Most people accept the default AI meeting summary in Microsoft Teams and move on. That’s a missed opportunity. The real leverage isn’t in consuming AI output — it’s in bootstrapping it*. Use AI to generate the prompt that tells Teams how to summarize your meetings based on your role, your governance model, and the decisions you actually care about.

Instead of generic notes, you get more valuable summaries.

Custom Templates

If you transcribe your Teams call you can create a summary of it with AI you can also create your own custom template

https://support.microsoft.com/en-gb/office/customize-recap-summaries-in-microsoft-teams-04c45d0b-a729-4013-8351-beaa0dc2031c

Use AI to Generate a Custom Prompt

If you have a specific meeting type – getting requirements for a change request then you can use AI to generate the custom prompt. E.g. I obtained the below which I can then use as the custom prompt, so my meetings are summarized in that style:

🔹 Prompt: Dynamics 365 BA / Functional Consultant Meeting Summary

Role & Context

You are a senior Dynamics 365 Business Analyst / Functional Consultant.

Summarize the following meeting transcript as if you were responsible for shaping requirements and solution direction in a Dynamics 365 implementation.

Assume:

The audience is project leadership and delivery team.

The summary must drive decisions and next actions.

The goal is clarity, not narrative storytelling.

Output Structure (Mandatory)

1. Executive Summary (5–8 bullet points max)

What was the purpose of the meeting?

What decisions were made?

What changed?

What remains unclear?

Overall delivery impact (Low / Medium / High)

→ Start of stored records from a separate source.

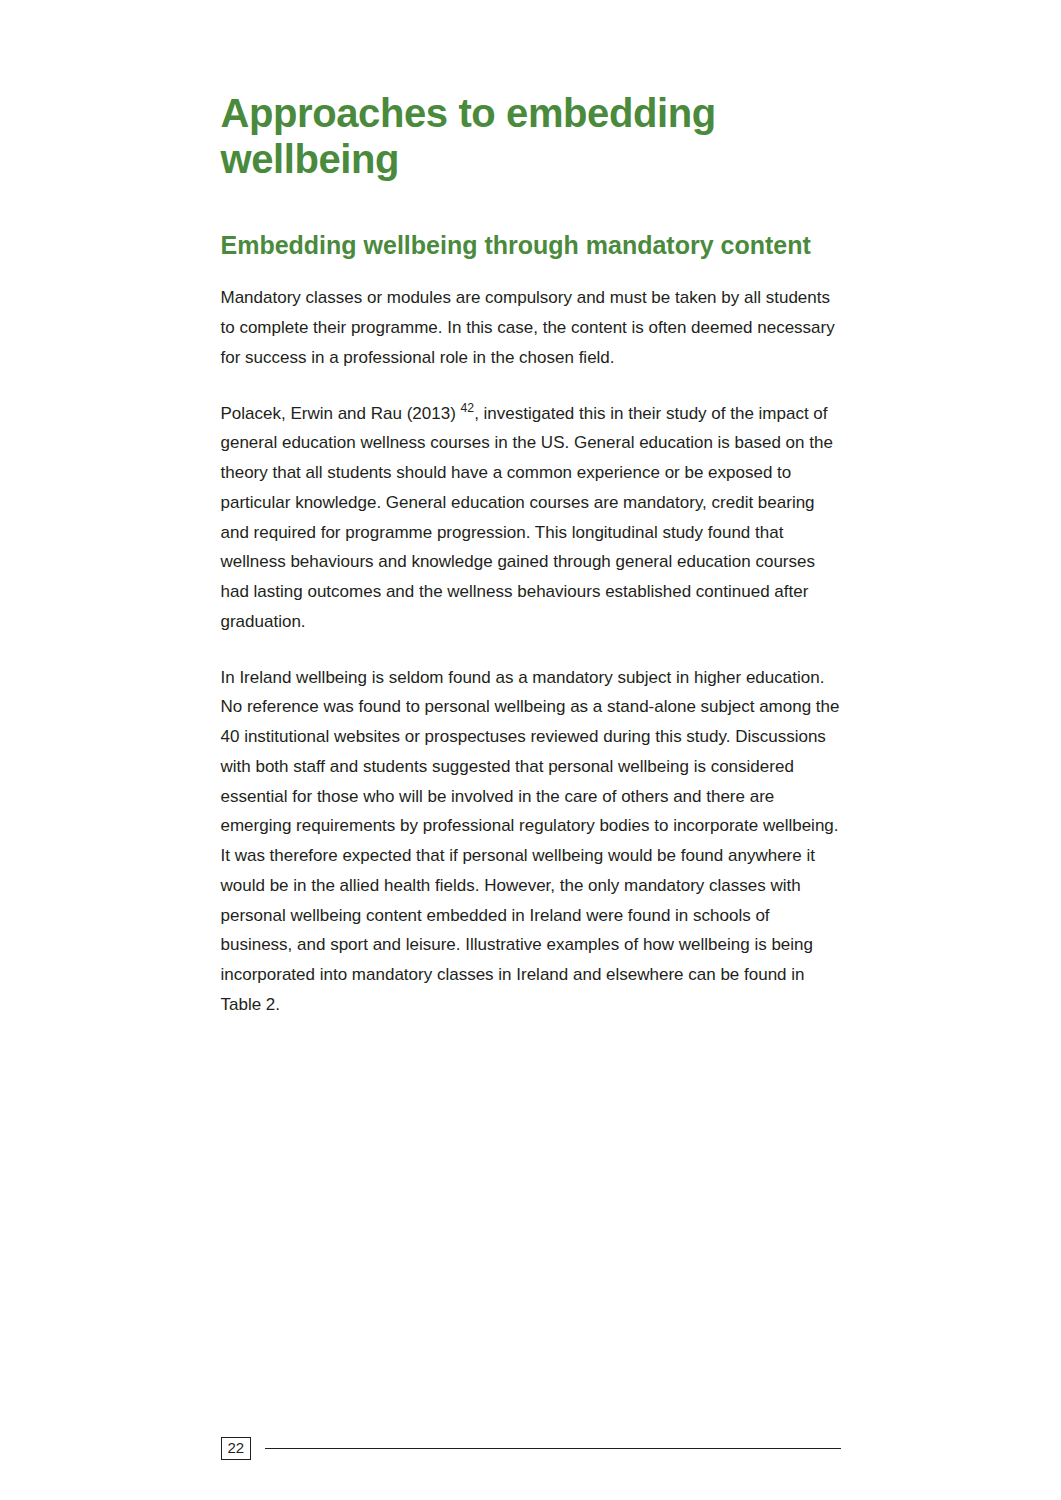Approaches to embedding wellbeing
Embedding wellbeing through mandatory content
Mandatory classes or modules are compulsory and must be taken by all students to complete their programme. In this case, the content is often deemed necessary for success in a professional role in the chosen field.
Polacek, Erwin and Rau (2013) 42, investigated this in their study of the impact of general education wellness courses in the US. General education is based on the theory that all students should have a common experience or be exposed to particular knowledge. General education courses are mandatory, credit bearing and required for programme progression. This longitudinal study found that wellness behaviours and knowledge gained through general education courses had lasting outcomes and the wellness behaviours established continued after graduation.
In Ireland wellbeing is seldom found as a mandatory subject in higher education. No reference was found to personal wellbeing as a stand-alone subject among the 40 institutional websites or prospectuses reviewed during this study. Discussions with both staff and students suggested that personal wellbeing is considered essential for those who will be involved in the care of others and there are emerging requirements by professional regulatory bodies to incorporate wellbeing. It was therefore expected that if personal wellbeing would be found anywhere it would be in the allied health fields. However, the only mandatory classes with personal wellbeing content embedded in Ireland were found in schools of business, and sport and leisure. Illustrative examples of how wellbeing is being incorporated into mandatory classes in Ireland and elsewhere can be found in Table 2.
22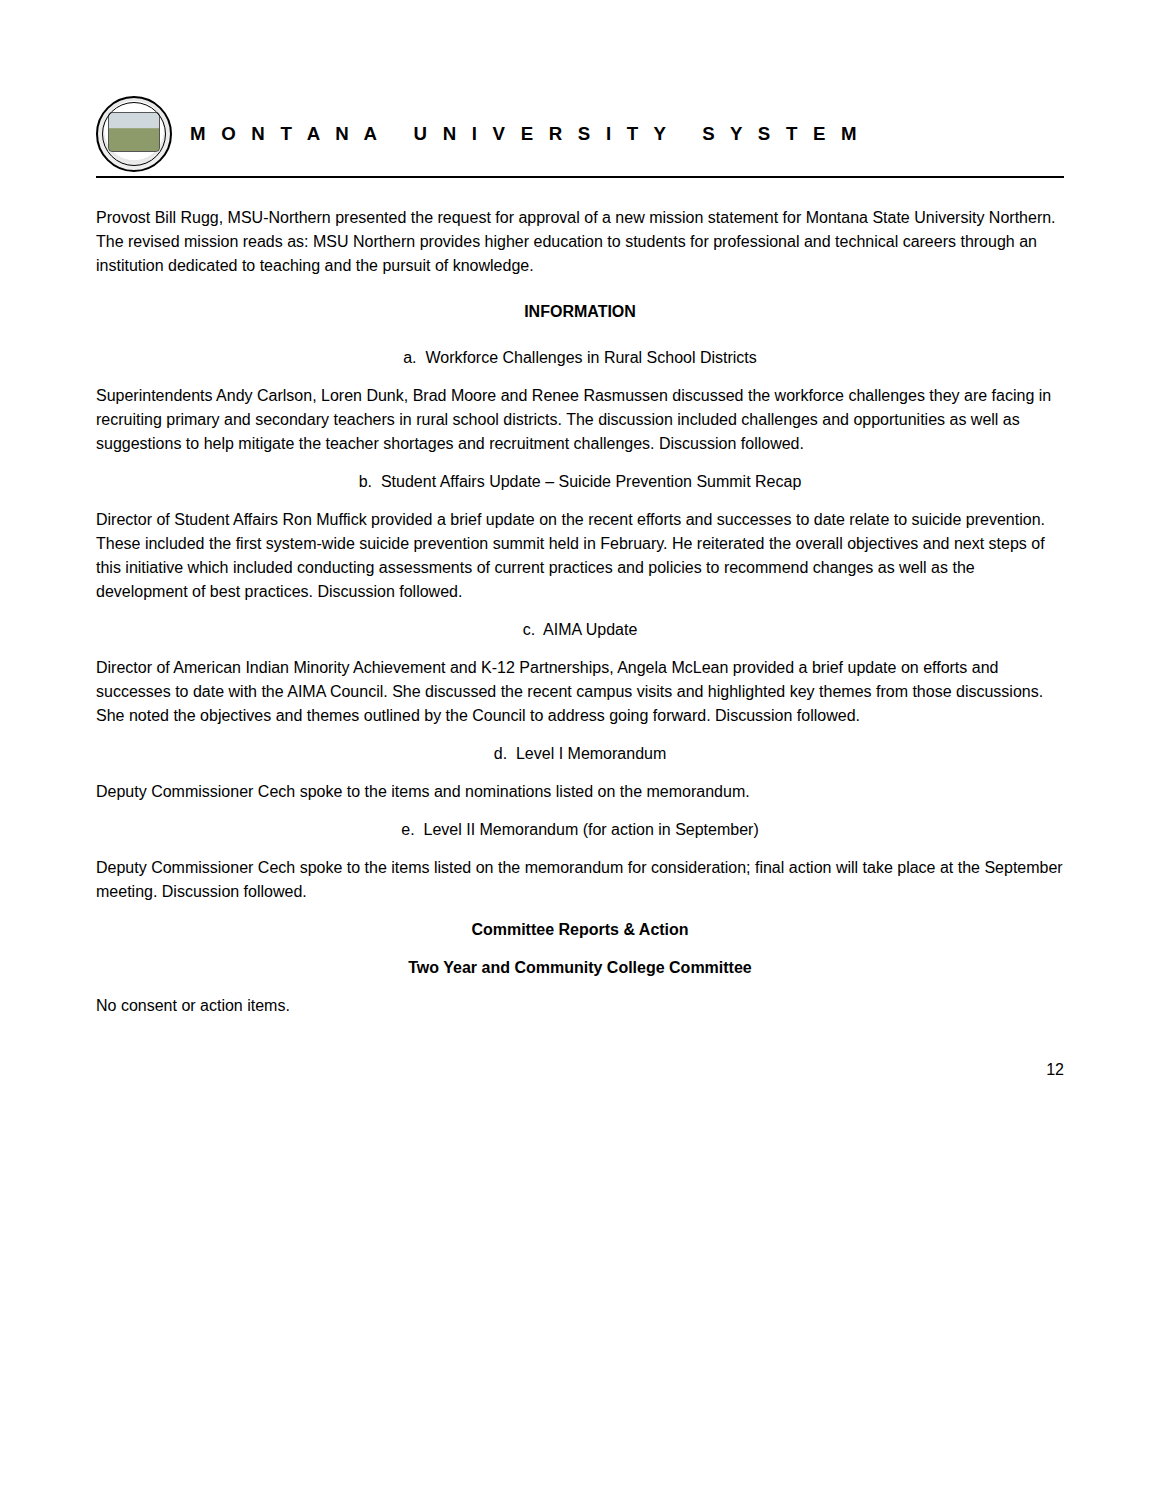M O N T A N A U N I V E R S I T Y S Y S T E M
Provost Bill Rugg, MSU-Northern presented the request for approval of a new mission statement for Montana State University Northern. The revised mission reads as: MSU Northern provides higher education to students for professional and technical careers through an institution dedicated to teaching and the pursuit of knowledge.
INFORMATION
a. Workforce Challenges in Rural School Districts
Superintendents Andy Carlson, Loren Dunk, Brad Moore and Renee Rasmussen discussed the workforce challenges they are facing in recruiting primary and secondary teachers in rural school districts. The discussion included challenges and opportunities as well as suggestions to help mitigate the teacher shortages and recruitment challenges. Discussion followed.
b. Student Affairs Update – Suicide Prevention Summit Recap
Director of Student Affairs Ron Muffick provided a brief update on the recent efforts and successes to date relate to suicide prevention. These included the first system-wide suicide prevention summit held in February. He reiterated the overall objectives and next steps of this initiative which included conducting assessments of current practices and policies to recommend changes as well as the development of best practices. Discussion followed.
c. AIMA Update
Director of American Indian Minority Achievement and K-12 Partnerships, Angela McLean provided a brief update on efforts and successes to date with the AIMA Council. She discussed the recent campus visits and highlighted key themes from those discussions. She noted the objectives and themes outlined by the Council to address going forward. Discussion followed.
d. Level I Memorandum
Deputy Commissioner Cech spoke to the items and nominations listed on the memorandum.
e. Level II Memorandum (for action in September)
Deputy Commissioner Cech spoke to the items listed on the memorandum for consideration; final action will take place at the September meeting. Discussion followed.
Committee Reports & Action
Two Year and Community College Committee
No consent or action items.
12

2. Business Outcomes Identified

List outcome-focused statements (not solution descriptions).

Format:

Outcome:

Why it matters:

Success measure (if mentioned or implied):

3. Current State Issues (As-Is)

What problems, inefficiencies, or risks exist today?

Separate:

Process gaps

System gaps

Data issues

Governance issues

4. Proposed Future State (To-Be Direction)

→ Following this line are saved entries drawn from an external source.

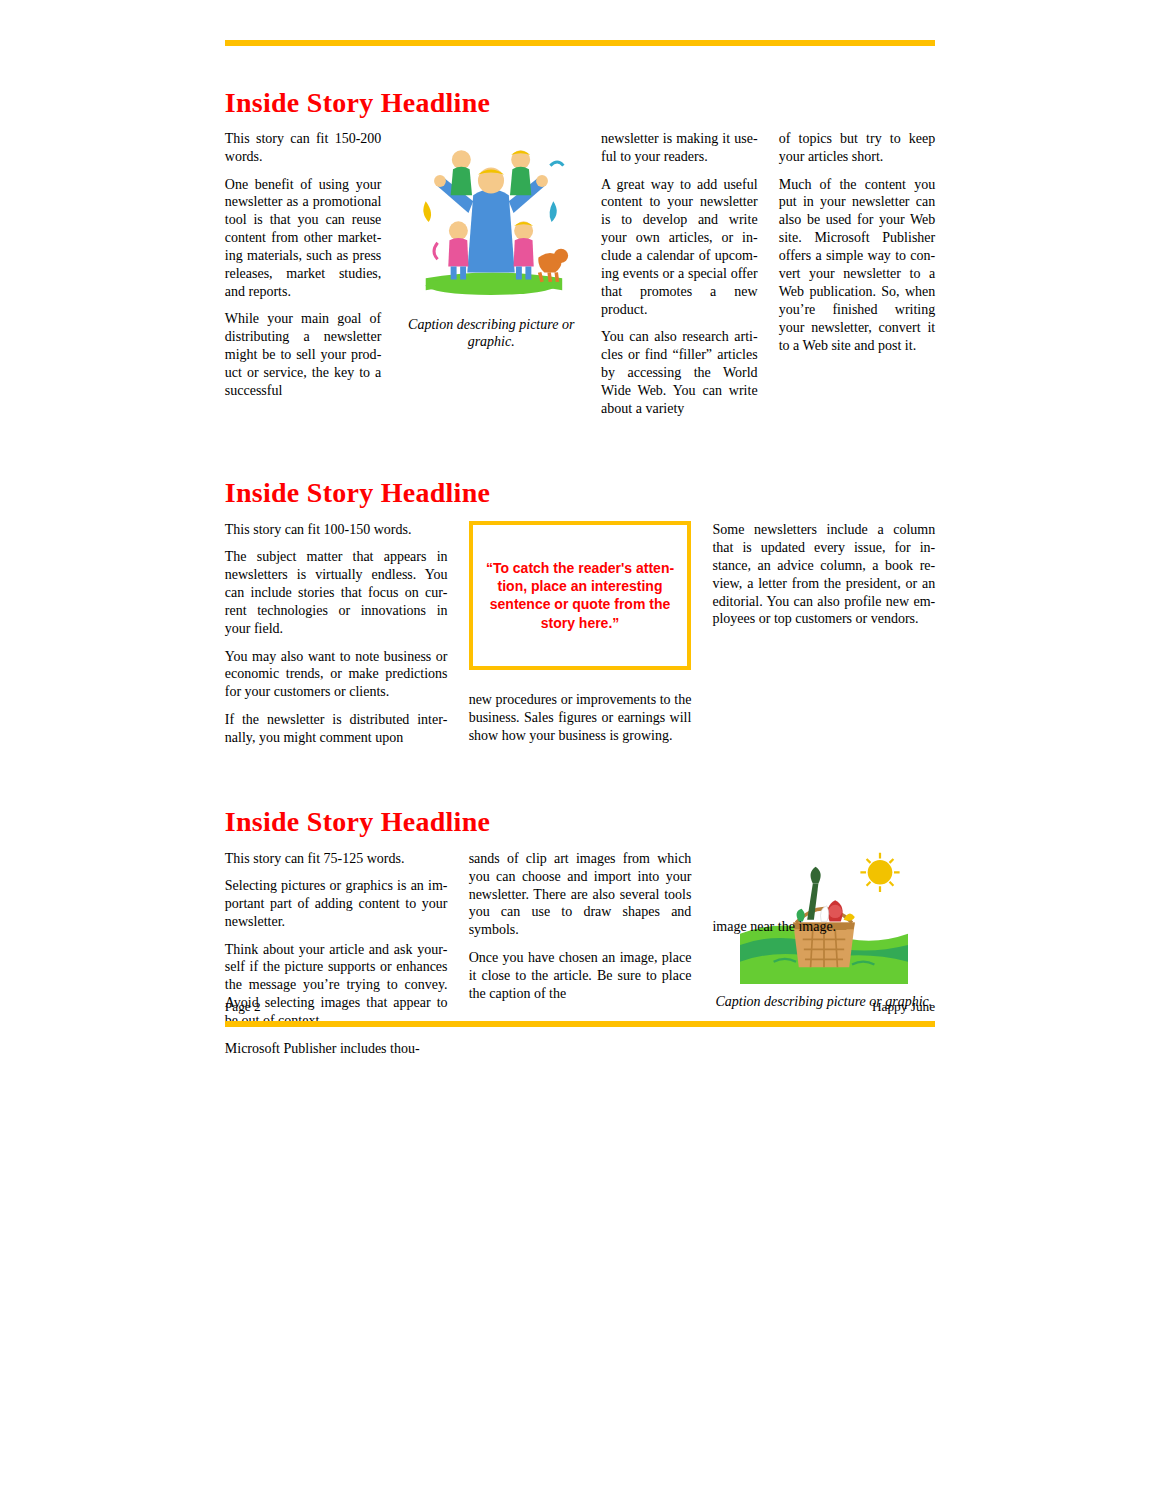Inside Story Headline
This story can fit 150-200 words.
One benefit of using your newsletter as a promotional tool is that you can reuse content from other marketing materials, such as press releases, market studies, and reports.
While your main goal of distributing a newsletter might be to sell your product or service, the key to a successful
Caption describing picture or graphic.
newsletter is making it useful to your readers.
A great way to add useful content to your newsletter is to develop and write your own articles, or include a calendar of upcoming events or a special offer that promotes a new product.
You can also research articles or find “filler” articles by accessing the World Wide Web. You can write about a variety
of topics but try to keep your articles short.
Much of the content you put in your newsletter can also be used for your Web site. Microsoft Publisher offers a simple way to convert your newsletter to a Web publication. So, when you’re finished writing your newsletter, convert it to a Web site and post it.
Inside Story Headline
This story can fit 100-150 words.
The subject matter that appears in newsletters is virtually endless. You can include stories that focus on current technologies or innovations in your field.
You may also want to note business or economic trends, or make predictions for your customers or clients.
If the newsletter is distributed internally, you might comment upon
“To catch the reader's attention, place an interesting sentence or quote from the story here.”
new procedures or improvements to the business. Sales figures or earnings will show how your business is growing.
Some newsletters include a column that is updated every issue, for instance, an advice column, a book review, a letter from the president, or an editorial. You can also profile new employees or top customers or vendors.
Inside Story Headline
This story can fit 75-125 words.
Selecting pictures or graphics is an important part of adding content to your newsletter.
Think about your article and ask yourself if the picture supports or enhances the message you’re trying to convey. Avoid selecting images that appear to be out of context.
Microsoft Publisher includes thou-
sands of clip art images from which you can choose and import into your newsletter. There are also several tools you can use to draw shapes and symbols.
Once you have chosen an image, place it close to the article. Be sure to place the caption of the
Caption describing picture or graphic.
spacer
spacer
image near the image.
Page 2 Happy June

Summarize what the users think they want.

Then separate clearly:

User-stated solution

Likely D365-native approach

Where customization may be required

Where process change may be required

5. Requirements (Structured)

Split into:

Functional Requirements

FR-01:

FR-02:

Non-Functional Requirements

Performance

Security

Audit

Compliance

Reporting

Avoid vague statements like “system should be easy to use.”

6. Assumptions Made (Explicit & Implicit)

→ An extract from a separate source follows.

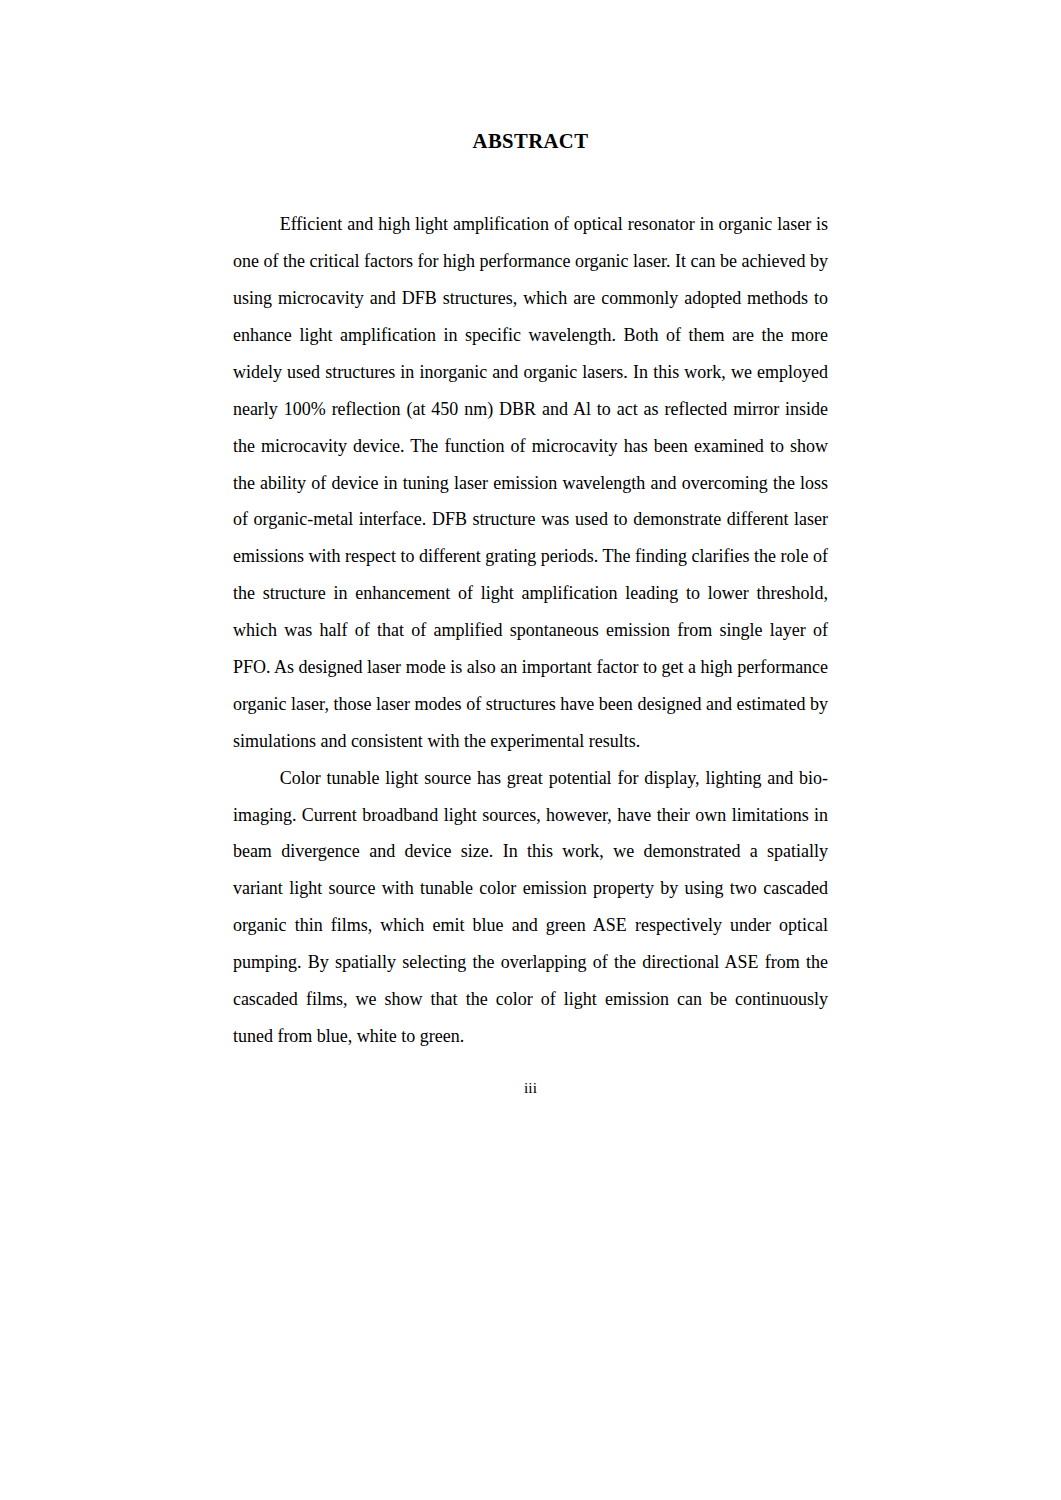ABSTRACT
Efficient and high light amplification of optical resonator in organic laser is one of the critical factors for high performance organic laser. It can be achieved by using microcavity and DFB structures, which are commonly adopted methods to enhance light amplification in specific wavelength. Both of them are the more widely used structures in inorganic and organic lasers. In this work, we employed nearly 100% reflection (at 450 nm) DBR and Al to act as reflected mirror inside the microcavity device. The function of microcavity has been examined to show the ability of device in tuning laser emission wavelength and overcoming the loss of organic-metal interface. DFB structure was used to demonstrate different laser emissions with respect to different grating periods. The finding clarifies the role of the structure in enhancement of light amplification leading to lower threshold, which was half of that of amplified spontaneous emission from single layer of PFO. As designed laser mode is also an important factor to get a high performance organic laser, those laser modes of structures have been designed and estimated by simulations and consistent with the experimental results.
Color tunable light source has great potential for display, lighting and bio-imaging. Current broadband light sources, however, have their own limitations in beam divergence and device size. In this work, we demonstrated a spatially variant light source with tunable color emission property by using two cascaded organic thin films, which emit blue and green ASE respectively under optical pumping. By spatially selecting the overlapping of the directional ASE from the cascaded films, we show that the color of light emission can be continuously tuned from blue, white to green.
iii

What is being assumed without validation?

7. Risks Identified

For each:

Risk

Impact

Mitigation suggestion

8. Open Questions / Clarifications Required

List questions that must be answered before build.

9. Dependencies

Other systems

Other teams

Licensing

Security roles

Data migration

10. Recommended Next Actions

Be decisive.

Workshop required?

Prototype?

Architecture review?

Data analysis?

Stakeholder decision needed?

11. Delivery Complexity Assessment

Rate:

Configuration only

Light customization

Heavy customization

Integration heavy

Data migration heavy

Brief justification.

12. Stakeholder Misalignment (If Observed)

Where are people talking past each other?
Where is a product-vs-process misunderstanding happening?

Tone Requirements

Be structured and direct.

Do not repeat meeting dialogue.

Remove filler conversation.

Translate discussion into actionable delivery insight.

Call out weak thinking or unrealistic expectations clearly.

Prioritize impact over politeness.

*Bootstrapping is the process of using an initial, minimal resource to create something more capable, self-improving, or scalable.